A simple cushion, a statement center piece or an unusual print, whatever it might be that grabs you, that’s what you are likely to find here.
1940's MOBO Bronco Tin Horse
Price : €195
D. Sebel & Co. was founded in East London, England, in 1921 and made various metal products. It made metal furniture and toys beginning in the 1940s. The Mobo Bronco riding toy, the company’s best-known toy, was made from 1947 to 1972. When the rider pushed on the stirrups, the horse moved forward. The mechanism was patented in 1942, but production didn’t begin until 1947. Several different models of the horse were made. “Magic Steering” was added in 1950. The horse could be made to turn by pushing on one stirrup. The company opened a factory in Erith, Kent, England, in 1947 and a subsidiary in New York City in 1948. The Bronco was so popular that it stayed in production until 1971. Our Bronco is a 1940's model without the "Magic Steering".
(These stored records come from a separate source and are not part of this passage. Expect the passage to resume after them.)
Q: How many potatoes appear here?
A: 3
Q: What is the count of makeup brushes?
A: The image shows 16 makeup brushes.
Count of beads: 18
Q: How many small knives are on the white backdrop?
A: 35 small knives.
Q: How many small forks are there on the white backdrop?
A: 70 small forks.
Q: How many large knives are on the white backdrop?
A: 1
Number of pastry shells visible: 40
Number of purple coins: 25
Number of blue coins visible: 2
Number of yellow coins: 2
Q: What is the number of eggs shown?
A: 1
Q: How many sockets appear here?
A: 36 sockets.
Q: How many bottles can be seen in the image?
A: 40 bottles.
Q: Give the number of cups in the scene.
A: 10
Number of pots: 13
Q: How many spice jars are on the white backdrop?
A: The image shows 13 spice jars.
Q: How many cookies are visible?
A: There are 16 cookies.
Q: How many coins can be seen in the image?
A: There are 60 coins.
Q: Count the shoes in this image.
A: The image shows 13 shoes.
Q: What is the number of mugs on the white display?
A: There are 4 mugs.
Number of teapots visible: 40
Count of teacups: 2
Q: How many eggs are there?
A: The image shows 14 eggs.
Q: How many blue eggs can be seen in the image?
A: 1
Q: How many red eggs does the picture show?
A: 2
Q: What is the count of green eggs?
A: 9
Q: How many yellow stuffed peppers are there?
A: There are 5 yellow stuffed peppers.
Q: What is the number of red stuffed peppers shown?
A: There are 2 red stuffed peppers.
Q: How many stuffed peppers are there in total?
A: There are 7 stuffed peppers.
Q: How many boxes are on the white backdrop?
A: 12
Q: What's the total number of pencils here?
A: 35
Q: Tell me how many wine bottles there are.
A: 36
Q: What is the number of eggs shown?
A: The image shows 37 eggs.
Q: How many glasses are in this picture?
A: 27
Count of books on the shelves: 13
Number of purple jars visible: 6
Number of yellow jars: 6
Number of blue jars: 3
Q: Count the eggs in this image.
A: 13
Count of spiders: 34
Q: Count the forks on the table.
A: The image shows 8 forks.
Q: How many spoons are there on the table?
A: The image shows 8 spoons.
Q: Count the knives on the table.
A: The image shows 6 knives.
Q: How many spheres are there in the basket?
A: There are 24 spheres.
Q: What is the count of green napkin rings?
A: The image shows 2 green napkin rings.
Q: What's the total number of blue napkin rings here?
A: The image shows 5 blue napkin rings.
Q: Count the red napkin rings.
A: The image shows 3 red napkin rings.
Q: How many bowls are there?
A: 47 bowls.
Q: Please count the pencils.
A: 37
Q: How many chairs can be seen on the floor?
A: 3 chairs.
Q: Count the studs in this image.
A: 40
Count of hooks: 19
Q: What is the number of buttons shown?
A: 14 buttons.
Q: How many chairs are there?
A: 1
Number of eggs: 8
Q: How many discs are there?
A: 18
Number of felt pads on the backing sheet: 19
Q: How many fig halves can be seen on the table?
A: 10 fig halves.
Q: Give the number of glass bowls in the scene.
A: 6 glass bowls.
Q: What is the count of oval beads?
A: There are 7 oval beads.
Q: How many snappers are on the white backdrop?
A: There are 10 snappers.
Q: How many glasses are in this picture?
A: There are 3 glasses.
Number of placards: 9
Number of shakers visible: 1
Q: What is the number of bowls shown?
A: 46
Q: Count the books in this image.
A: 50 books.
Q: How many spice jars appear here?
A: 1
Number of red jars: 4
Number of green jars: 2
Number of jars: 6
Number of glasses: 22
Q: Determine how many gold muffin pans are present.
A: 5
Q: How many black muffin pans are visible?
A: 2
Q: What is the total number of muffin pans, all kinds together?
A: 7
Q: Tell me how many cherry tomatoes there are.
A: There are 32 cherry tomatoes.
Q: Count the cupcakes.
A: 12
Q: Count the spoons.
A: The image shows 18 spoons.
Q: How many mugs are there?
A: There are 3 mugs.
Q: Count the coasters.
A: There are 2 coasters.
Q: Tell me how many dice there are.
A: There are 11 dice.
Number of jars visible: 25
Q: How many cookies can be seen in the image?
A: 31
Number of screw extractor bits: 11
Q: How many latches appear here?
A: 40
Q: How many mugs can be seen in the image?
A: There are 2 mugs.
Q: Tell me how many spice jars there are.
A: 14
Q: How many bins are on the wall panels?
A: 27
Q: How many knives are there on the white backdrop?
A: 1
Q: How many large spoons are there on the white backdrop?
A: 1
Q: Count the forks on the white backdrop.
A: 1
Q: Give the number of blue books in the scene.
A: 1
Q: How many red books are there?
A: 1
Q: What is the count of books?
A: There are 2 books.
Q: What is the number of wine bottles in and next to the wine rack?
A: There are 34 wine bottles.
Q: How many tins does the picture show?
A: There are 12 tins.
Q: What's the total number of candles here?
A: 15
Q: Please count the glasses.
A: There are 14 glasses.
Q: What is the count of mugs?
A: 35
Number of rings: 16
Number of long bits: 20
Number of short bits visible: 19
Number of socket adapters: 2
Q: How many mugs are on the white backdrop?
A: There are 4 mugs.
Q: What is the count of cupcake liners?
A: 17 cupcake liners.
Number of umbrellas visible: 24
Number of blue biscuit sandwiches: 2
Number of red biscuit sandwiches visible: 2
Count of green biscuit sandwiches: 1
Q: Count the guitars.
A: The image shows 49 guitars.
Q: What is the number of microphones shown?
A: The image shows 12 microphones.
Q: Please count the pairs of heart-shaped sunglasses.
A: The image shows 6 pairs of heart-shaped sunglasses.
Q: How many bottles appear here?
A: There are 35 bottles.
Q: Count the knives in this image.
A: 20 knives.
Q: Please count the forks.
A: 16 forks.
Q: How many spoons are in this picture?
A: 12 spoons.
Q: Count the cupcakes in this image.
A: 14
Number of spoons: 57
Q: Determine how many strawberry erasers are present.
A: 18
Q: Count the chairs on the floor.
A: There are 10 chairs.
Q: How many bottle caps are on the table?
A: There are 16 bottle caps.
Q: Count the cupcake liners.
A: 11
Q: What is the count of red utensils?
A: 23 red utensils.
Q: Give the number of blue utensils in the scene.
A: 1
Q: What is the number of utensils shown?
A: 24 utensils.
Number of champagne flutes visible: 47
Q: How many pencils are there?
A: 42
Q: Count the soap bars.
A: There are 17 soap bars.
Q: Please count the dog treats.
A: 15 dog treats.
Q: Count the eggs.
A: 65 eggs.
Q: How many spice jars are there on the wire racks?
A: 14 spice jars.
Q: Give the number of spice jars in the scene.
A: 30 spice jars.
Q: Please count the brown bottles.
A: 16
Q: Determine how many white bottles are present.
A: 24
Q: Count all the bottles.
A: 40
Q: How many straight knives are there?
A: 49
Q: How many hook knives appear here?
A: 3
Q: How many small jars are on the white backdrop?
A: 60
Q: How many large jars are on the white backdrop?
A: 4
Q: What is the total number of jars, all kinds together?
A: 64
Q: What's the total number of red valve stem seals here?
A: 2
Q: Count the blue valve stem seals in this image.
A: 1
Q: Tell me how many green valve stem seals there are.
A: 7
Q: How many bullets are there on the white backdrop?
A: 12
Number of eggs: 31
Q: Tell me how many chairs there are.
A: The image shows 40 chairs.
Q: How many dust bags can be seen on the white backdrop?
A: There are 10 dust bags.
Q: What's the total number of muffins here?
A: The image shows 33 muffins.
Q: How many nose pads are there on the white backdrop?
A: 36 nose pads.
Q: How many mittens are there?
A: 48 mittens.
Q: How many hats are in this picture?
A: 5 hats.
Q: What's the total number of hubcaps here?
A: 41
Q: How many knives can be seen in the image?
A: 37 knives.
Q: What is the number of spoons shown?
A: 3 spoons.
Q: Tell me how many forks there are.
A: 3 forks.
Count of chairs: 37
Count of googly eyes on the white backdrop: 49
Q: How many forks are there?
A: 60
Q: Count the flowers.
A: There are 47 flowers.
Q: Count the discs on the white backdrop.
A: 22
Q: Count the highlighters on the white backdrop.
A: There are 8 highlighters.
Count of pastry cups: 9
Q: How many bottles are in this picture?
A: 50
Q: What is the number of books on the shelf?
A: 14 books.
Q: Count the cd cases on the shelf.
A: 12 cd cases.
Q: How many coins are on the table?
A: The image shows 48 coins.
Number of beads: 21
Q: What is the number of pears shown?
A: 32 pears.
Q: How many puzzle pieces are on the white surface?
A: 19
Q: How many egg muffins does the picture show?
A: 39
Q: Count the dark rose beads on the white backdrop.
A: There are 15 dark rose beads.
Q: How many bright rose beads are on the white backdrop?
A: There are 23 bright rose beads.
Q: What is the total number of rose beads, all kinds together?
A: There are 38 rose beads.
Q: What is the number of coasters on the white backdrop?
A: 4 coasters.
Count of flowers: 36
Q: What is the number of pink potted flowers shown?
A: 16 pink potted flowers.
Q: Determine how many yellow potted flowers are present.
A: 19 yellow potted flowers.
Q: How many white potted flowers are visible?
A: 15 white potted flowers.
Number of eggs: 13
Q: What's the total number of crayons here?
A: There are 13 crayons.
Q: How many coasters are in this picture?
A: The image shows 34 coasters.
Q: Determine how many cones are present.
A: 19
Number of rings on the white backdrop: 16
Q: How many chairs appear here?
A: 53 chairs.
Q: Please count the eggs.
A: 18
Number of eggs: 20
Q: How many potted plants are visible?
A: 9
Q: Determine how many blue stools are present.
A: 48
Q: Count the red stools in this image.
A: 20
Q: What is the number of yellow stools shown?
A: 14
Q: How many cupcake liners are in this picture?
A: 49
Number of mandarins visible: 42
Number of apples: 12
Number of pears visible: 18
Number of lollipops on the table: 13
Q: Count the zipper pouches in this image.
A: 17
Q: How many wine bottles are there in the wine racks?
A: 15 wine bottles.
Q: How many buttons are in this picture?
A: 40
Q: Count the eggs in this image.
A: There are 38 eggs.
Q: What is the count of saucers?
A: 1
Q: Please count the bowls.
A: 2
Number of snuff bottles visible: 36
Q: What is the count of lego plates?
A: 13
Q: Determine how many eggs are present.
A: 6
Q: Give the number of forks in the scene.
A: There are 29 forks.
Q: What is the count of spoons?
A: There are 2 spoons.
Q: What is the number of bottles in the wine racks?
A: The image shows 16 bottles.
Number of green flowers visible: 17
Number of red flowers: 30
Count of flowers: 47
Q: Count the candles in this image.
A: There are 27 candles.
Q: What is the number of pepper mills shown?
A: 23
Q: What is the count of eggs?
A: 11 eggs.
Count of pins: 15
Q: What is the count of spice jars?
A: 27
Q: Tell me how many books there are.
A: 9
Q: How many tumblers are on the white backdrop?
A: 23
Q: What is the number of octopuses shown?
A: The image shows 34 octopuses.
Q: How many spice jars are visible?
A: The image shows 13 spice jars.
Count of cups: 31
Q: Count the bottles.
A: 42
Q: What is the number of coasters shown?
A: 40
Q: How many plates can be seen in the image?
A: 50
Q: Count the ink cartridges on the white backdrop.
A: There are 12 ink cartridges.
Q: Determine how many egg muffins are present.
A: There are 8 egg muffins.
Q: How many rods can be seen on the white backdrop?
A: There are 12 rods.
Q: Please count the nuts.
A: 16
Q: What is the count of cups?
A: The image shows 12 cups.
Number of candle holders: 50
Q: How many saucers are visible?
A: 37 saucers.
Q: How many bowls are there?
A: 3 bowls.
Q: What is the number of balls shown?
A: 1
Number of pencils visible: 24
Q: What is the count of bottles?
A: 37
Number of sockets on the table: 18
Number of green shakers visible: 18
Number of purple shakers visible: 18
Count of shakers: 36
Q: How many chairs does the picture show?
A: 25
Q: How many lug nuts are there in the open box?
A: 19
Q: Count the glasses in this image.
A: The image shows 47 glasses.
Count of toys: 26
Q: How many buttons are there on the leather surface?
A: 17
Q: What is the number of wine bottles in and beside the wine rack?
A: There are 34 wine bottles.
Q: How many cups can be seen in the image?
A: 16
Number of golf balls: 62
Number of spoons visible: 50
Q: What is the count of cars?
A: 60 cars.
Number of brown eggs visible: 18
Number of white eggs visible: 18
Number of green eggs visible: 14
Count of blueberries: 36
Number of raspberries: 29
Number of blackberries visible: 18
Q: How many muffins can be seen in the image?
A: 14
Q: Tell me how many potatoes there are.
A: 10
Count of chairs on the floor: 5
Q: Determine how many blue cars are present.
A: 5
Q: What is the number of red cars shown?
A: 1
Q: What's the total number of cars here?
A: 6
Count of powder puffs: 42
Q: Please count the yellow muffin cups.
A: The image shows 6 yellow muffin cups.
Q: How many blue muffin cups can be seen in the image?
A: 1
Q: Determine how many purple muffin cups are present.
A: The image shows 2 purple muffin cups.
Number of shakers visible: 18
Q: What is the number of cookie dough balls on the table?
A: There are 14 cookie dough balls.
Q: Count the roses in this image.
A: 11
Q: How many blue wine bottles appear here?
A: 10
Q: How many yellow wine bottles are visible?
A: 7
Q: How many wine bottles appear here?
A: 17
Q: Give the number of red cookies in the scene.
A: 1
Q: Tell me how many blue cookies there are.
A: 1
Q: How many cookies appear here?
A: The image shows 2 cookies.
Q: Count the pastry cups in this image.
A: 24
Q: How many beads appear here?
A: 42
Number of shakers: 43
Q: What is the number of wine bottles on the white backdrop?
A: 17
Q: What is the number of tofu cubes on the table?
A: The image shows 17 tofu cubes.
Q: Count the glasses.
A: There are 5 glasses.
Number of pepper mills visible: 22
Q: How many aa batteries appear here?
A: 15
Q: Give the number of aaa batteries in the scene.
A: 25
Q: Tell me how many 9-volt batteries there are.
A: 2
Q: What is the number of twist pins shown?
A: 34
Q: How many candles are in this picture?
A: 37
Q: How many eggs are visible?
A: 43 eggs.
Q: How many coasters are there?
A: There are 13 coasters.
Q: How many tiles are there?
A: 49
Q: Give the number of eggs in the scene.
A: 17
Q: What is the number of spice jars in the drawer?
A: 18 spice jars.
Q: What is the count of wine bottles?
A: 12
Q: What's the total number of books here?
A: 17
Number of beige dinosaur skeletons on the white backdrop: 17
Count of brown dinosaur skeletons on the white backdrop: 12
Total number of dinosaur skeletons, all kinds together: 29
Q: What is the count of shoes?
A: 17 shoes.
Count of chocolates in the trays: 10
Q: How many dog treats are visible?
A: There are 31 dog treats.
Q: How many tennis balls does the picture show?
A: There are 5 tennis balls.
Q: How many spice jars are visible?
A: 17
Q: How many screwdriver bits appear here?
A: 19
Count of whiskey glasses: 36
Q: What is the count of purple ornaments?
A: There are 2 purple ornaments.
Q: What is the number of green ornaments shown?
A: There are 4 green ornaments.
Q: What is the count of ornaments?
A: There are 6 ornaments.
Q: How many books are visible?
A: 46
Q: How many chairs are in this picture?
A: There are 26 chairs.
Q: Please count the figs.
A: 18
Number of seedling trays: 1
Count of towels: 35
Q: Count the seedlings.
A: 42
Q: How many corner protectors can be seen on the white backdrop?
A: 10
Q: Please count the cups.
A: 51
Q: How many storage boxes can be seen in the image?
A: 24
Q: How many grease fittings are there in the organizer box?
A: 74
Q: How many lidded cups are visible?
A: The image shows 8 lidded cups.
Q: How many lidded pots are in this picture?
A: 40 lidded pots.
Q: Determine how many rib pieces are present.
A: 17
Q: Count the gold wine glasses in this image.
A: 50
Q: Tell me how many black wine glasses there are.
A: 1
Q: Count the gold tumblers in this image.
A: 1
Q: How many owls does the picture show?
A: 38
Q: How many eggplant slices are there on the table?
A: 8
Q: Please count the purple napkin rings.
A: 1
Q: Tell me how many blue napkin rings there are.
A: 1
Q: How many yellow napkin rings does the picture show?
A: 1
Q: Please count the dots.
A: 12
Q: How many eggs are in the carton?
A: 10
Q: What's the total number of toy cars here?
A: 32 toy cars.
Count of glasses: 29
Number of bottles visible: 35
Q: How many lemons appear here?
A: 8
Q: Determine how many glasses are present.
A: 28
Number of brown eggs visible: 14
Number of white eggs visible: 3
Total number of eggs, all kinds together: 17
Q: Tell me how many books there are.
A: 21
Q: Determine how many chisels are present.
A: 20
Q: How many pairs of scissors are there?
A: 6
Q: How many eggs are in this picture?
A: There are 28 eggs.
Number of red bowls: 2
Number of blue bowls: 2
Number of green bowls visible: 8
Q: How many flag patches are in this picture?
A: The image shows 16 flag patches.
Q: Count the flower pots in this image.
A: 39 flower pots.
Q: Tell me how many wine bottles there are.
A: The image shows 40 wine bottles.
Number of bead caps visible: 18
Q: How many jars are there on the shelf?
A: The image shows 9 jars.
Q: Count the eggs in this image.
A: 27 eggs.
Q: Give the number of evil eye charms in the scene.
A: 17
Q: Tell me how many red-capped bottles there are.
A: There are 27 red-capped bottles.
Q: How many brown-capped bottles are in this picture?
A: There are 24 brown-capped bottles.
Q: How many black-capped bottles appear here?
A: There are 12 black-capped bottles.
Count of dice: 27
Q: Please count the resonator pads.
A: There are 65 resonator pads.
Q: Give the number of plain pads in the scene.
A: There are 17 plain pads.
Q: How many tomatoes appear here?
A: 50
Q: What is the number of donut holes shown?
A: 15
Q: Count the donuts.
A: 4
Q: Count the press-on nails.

The Thirteen “Cries of London” by Francis Wheatley.
Price : €595
The "Cries of London" was a recurring theme in English printmaking for over three centuries. These colourful prints form a visual record of London's "lower orders", the peddlars, charlatans, street hawkers, milkmaids, and grocers who made their living on the city streets. They give the viewer a glimpse of a long forgotten London where tradesmen would advertise their wares with a musical shout or a melodic rhyme. Different versions of the "Cries" vary in tone from idealistic visions of contented street vendors to satirical caricatures of humorous urban figures. One of the most famous series of "London Cries" is the group of pretty pictures executed by Francis Wheatley. Wheatley's series was immensely popular and enjoyed a long period of success in the English print shops. Between 1792 and 1795 Wheatley exhibited 14 paintings of the "Cries" at the Royal Academy. The pictures attracted a great deal of attention at the exhibition and Colnaghi & Co. quickly agreed to publish a series of engravings after Wheatley's famous series. Only thirteen of the fourteen paintings were engraved and they were offered for sale individually or in a portfolio collection. The prints, which were executed in stipple, were engraved by some the most noted engravers in England; artists such as Luigi Schiavonetti, Giovanni Vendramini and Thomas Gaugain all contributed their work to the series. Complete collections of the "Cries" remained immensely popular, and by 1910 they were fetching more than James Audubon's folio "Birds of America" at auction.